Early ants may have had complex social lives, fossil data suggests
Ants have used specialized antenna bristles to communicate for 100 million years
By Jake Buehler
Even the earliest ants may have been social butterflies.
Ants fossilized in 100-million-year-old amber have sensory equipment that suggests they had complex social lives similar to their modern-day ancestors, researchers report June 14 in Science Advances.
All ants live in advanced societies where adults live in large groups and engage in cooperative parenting and divisions of labor, but ants’ ancestors were solitary wasps. Researchers aren’t sure when the insects’ social lifestyle evolved. Some early ants have been found fossilized as groups, which hinted at social living around the time of the insects’ evolution during the Early Cretaceous Period. But it was still unknown if early ants chemically communicated with each other as colony members or simply shared their habitats.
Ryo Taniguchi, a paleontologist at Hokkaido University in Sapporo, Japan, and colleagues examined three fossilized ants of one of the oldest known ant species, Gerontoformica gracilis. The fossils, preserved in amber, were unearthed in northern Myanmar and are now owned by the American Museum of Natural History in New York City. The team focused on the ants’ antennae, which have key tools for communication between nestmates (SN: 4/4/16).

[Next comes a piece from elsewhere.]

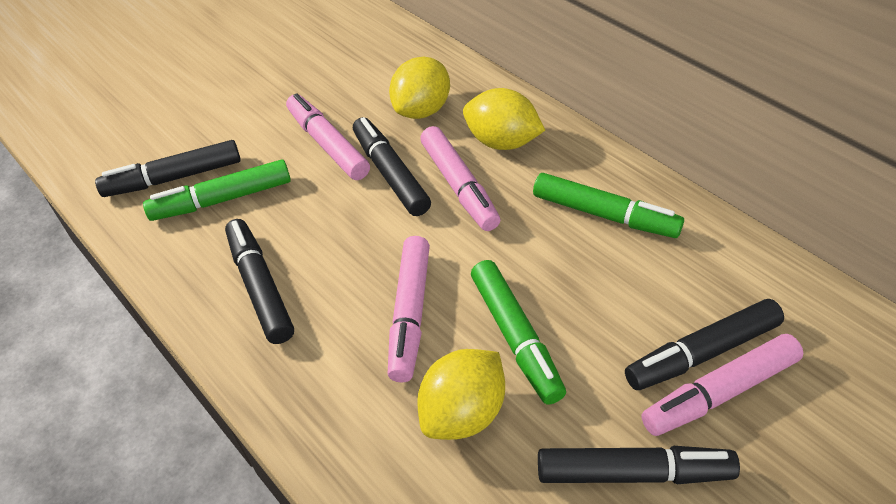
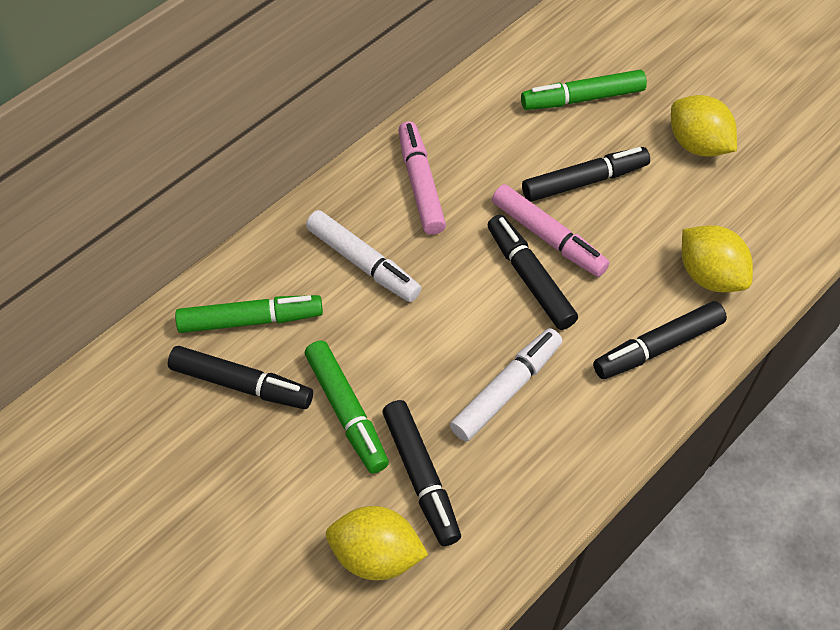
pink marker: [286,93,370,180] [388,236,430,383] [420,126,500,231] [641,334,803,436] = 4 -> [398,121,446,235] [492,184,610,277] = 2
white marker: none = 0 -> [306,210,421,302] [450,328,562,441] = 2

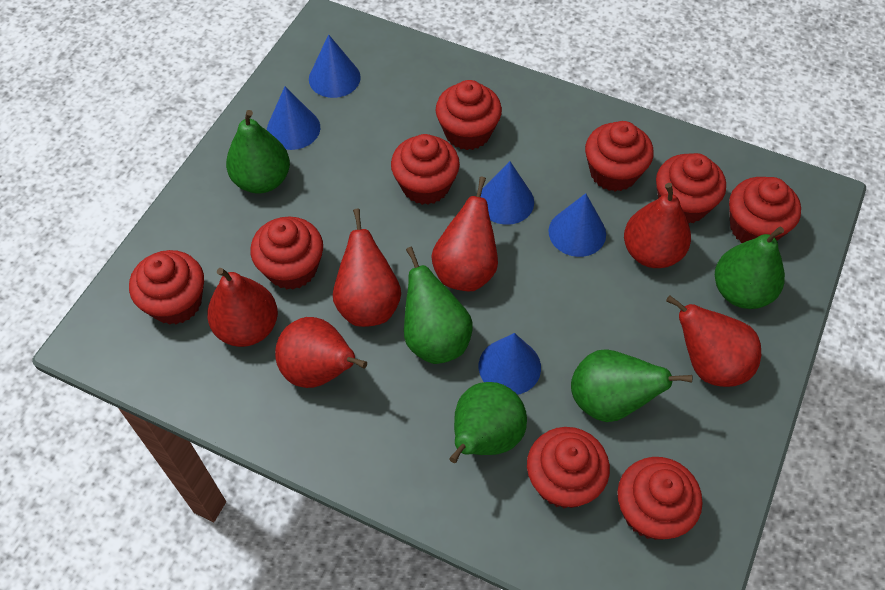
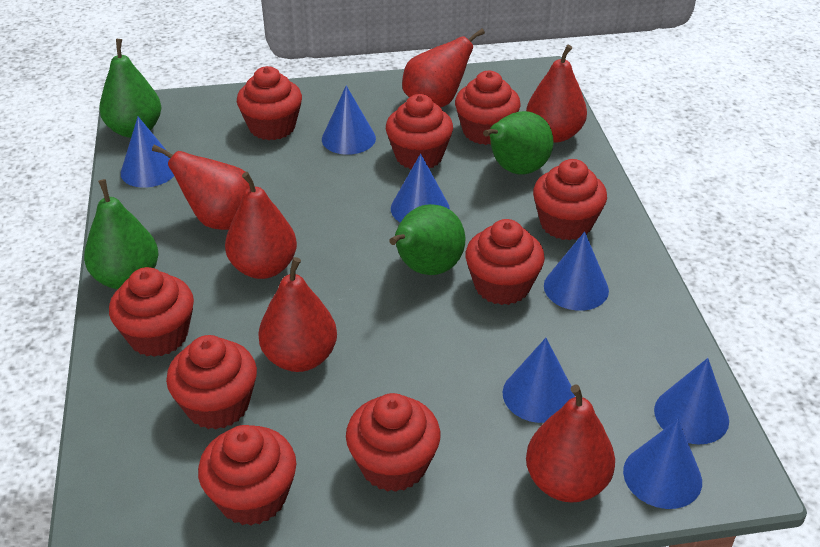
blue cone: [267,87,320,150] [309,34,361,98] [479,333,541,395] [481,161,534,225] [548,193,606,257] = 5 -> [121,117,174,187] [322,86,376,155] [391,154,450,223] [503,338,575,423] [544,232,609,311] [623,419,702,509] [654,358,729,444] = 7
green pear: [226,110,290,193] [404,247,473,364] [449,382,527,463] [571,350,692,422] [715,227,785,309] = 5 -> [84,179,159,289] [99,39,161,138] [389,204,465,275] [483,111,554,175] = 4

The researchers developed a specialized microscopy technique for imaging multiple sides of the fossil antennae to better examine the ants’ sensilla — tiny projections that detect environmental cues. They compared the fossil ants’ suite of sensilla to those of six modern ant species.
G. gracilis had two types of sensilla that are known only in ants. These organs are used for identifying nestmates and detecting their alarm pheromones, which notify other ants of threats to the colony. Together, these unique sensilla help ants live together and defend the colony as a single unit.
Today, many ant species create massive colonies thousands to millions strong, but the researchers argue that the fossil record suggests that the earliest ants lived in very small colonies of a few dozen nestmates. Despite this, “we can consider that ants lived in a highly advanced social system even in their early evolutionary stages,” Taniguchi says.
The new findings suggest that tens of millions of years before they became an ecological force in ecosystems around the world, ants may have been marching together.